İstanbul’un göbeğinde ‘ucuz atlatılan’ kaza
Bu kazalar arasında özellikle 13 Şubat 2004 tarihinde Ambarlı’daki Fuel-Oil Santralı’nda meydana gelen kaza öne çıkıyor. Santralin 4. Ünitesinde, tekrar kızdırılmış buharı orta basınç türbinine taşıyan boruların patlamasıyla meydana gelen kaza sonucunda türbin dairesi tamamen buharla kaplanmış. EÜAŞ’ın kaza raporuna, “Olayın meydana geldiği anda basınç ve sıcaklık değerlerinin çok düşük olması (125 °C, 14 bar. Normal işletme basıncı 36 bar, 540 °C) ve teçhizat yakınında herhangi bir kimsenin bulunmayışı olası can ve mal kaybını önlemiştir. Türbin dairesini tamamen buhar kaplamış ve böyle bir kaza çok ucuz atlatılmıştır” şeklinde aktarılan kaza, Türkiye’nin en büyük çevrim santrallarından birinde, İstanbul’un Avcılar ilçesinde meydana gelmiş. Kazanın tamiri süresince 276 milyon kilovatsaati bulan elektrik üretilememiş. Santralin kaza raporunda boruların patlamasının nedeni, “Malzemenin ömrünü tamamlaması” şeklinde kaydedilmiş. Bu da nükleer santral ortaklığına soyunan EÜAŞ’ın santrallarında kontrollerin yeterli bir şekilde yapılıp yapılmadığı sorusunu da akıllara getiriyor. Ambarlı santralında sık sık trafo yangınları meydana geldiği de raporlara yansımış.

Üç yıllık üretim kaybı
1120 MW gücüyle Sinop’ta kurulmak istenen nükleer reaktörlerden biri kadar güce sahip Hamitabat doğalgaz santralına ait kaza raporu ise bu kaza sonucu şirketin ve devletin uğradığı üretim kaybını ortaya koyuyor. Tarihi belirtilmeyen kaza C1 gaz türbininde, ısı plakalarında malzeme yorulması nedeniyle meydana geliyor. Raporda, “ısı plakalarından biri metal yorgunluğu sebebiyle yerinden çıkarak kanatlardan birine çarparak türbinin tümüyle hasarlanmasına neden olmuştur” deniyor. Kaza nedeniyle ilgili ünitede üç yıl boyunca üretim yapılamıyor.

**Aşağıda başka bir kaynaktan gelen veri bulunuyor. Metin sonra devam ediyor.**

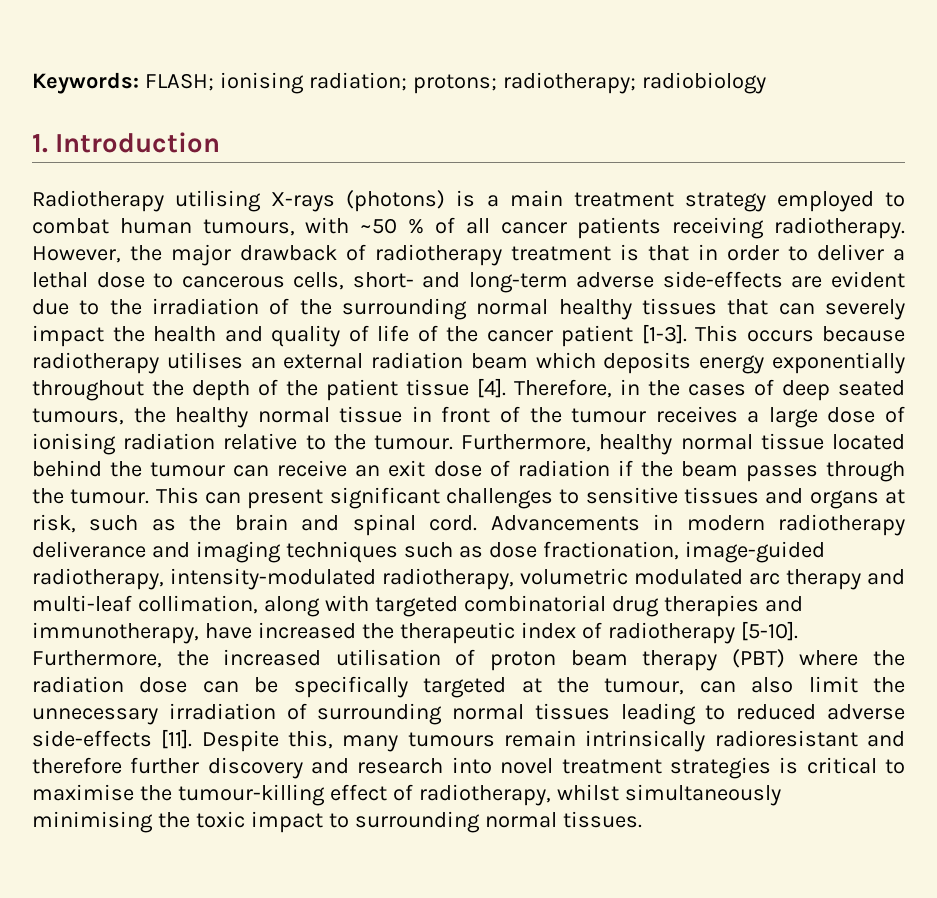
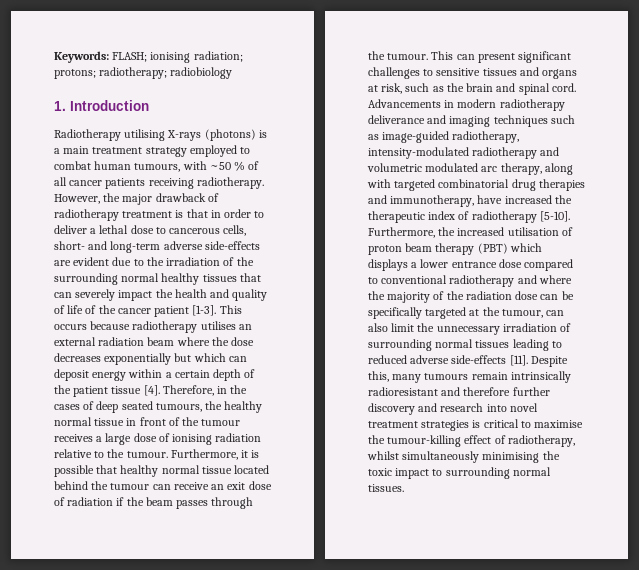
[535,352,906,374] [32,380,184,401] which deposits energy exponentially throughout the -> [176,337,255,346] [54,353,247,365] [54,369,210,381] where the dose decreases exponentially but which can deposit energy within a certain
(592, 443) none -> [241,450,260,458] [54,465,118,477] it is possible that
[488,541,679,560] dose fractionation, -> (379, 137) none
[382,568,514,590] radiotherapy, -> [472,147,560,159] radiotherapy and
[786,569,905,590] [32,595,258,614] therapy and multi-leaf collimation, -> [500,163,542,175] therapy,
[799,650,859,666] where -> [509,243,542,252] [368,259,574,271] [368,275,572,287] [368,291,445,303] which displays a lower entrance dose compared to conventional radiotherapy and where the majority of

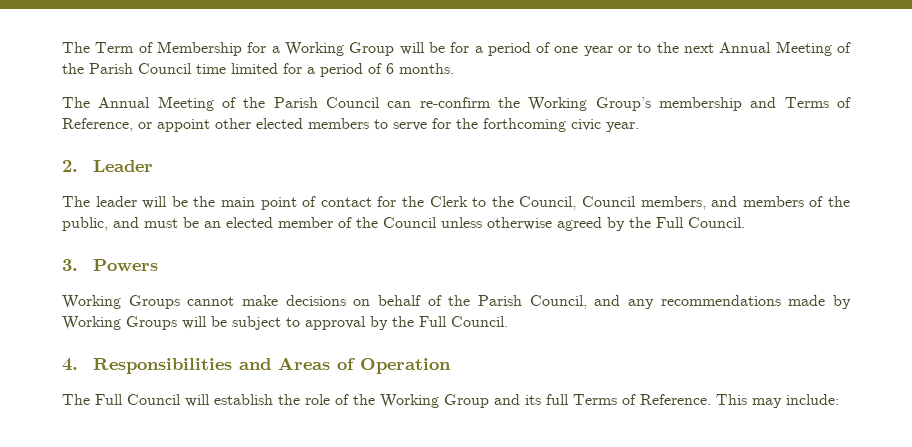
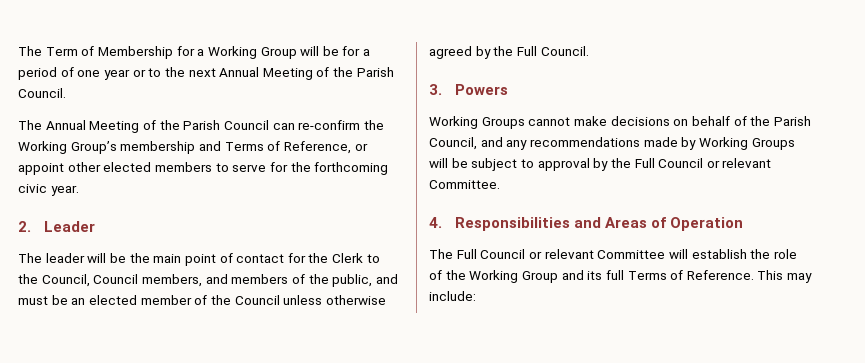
[138,63,454,77] Council time limited for a period of 6 months. -> [18,88,66,98] Council.
[451,316,508,327] Council. -> [658,158,772,168] [429,180,500,189] Council or relevant Committee.
(181, 399) none -> [528,249,666,259] or relevant Committee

Bir başka üretim kaybıyla sonuçlanan kaza ise kömürle çalışan Afşin Elbistan A Termik Santralı’nda, 2001 yılında meydana gelmiş. İkinci üniteye ait turbo jeneratöründe meydana gelen hidrojen kaçağının neden olduğu kaza 290 bin avroya tamir edilmiş ve o ünitenin bir yıl kapalı kalmasına neden olmuş. Çalışsa 823 milyon kilovatsaat üretecek ünitede ciddi bir üretim kaybı yaşanmış.


Seyitömer kaza rekortmeni
Yerli linyit kömürüyle çalışan Seyitömer Termik Santrali’nin elimize geçen kaza raporları ise santralın 2000’li yıllardan başlayarak sık sık kaza yaptığını gösteriyor. 23 Mayıs 2000 yılında üçüncü ünitedeki jeneratör arızası nedeniyle 5 ay çalışmayan birim, 18 Ekim 2002 tarihinde ise türbin yatak arızası nedeniyle üç ay daha devre dışı kalmış. Santralın bir numaralı ünitesinde 9 Ağustos 2003 tarihinde meydana gelen kaza ise yaklaşık iki yıl sonra, 20 Mayıs 2005 tarihinde onarılabilmiş. 2 milyon avro harcanan tamirat boyunca santral 2 milyar kilovatsaatlik üretim kaybı yaşamış. Bu ünite tamir edildikten beş ay sonra, kaza yapma sırası tekrar üçüncü üniteye geçmiş. 26 Ekim 2005 tarihinde tekrar devre dışı kalan ünite bir ay içinde tamir edilmiş.

Tasarım hatası
1432 MW’lık kurulu gücüyle yine Türkiye’nin en büyük santralları arasında yer alan Bursa Doğalgaz Çevrim Kombine Santralı’nın kaza raporlarında, kazaların nedenlerini belirtirken, tasarım ve imalat hatası gibi açıklamalar yazılması dikkat çekiyor. Bursa’da en büyük üretim kaybı 6 Kasım 2002 yılındaki gaz türbini arızasından sonra yaşanmış. Yedi ay boyunca ilgili bölümde üretim yapılamamış ve 1 milyar 761 milyon kilovatsaatlik üretim kaybı yaşanmış.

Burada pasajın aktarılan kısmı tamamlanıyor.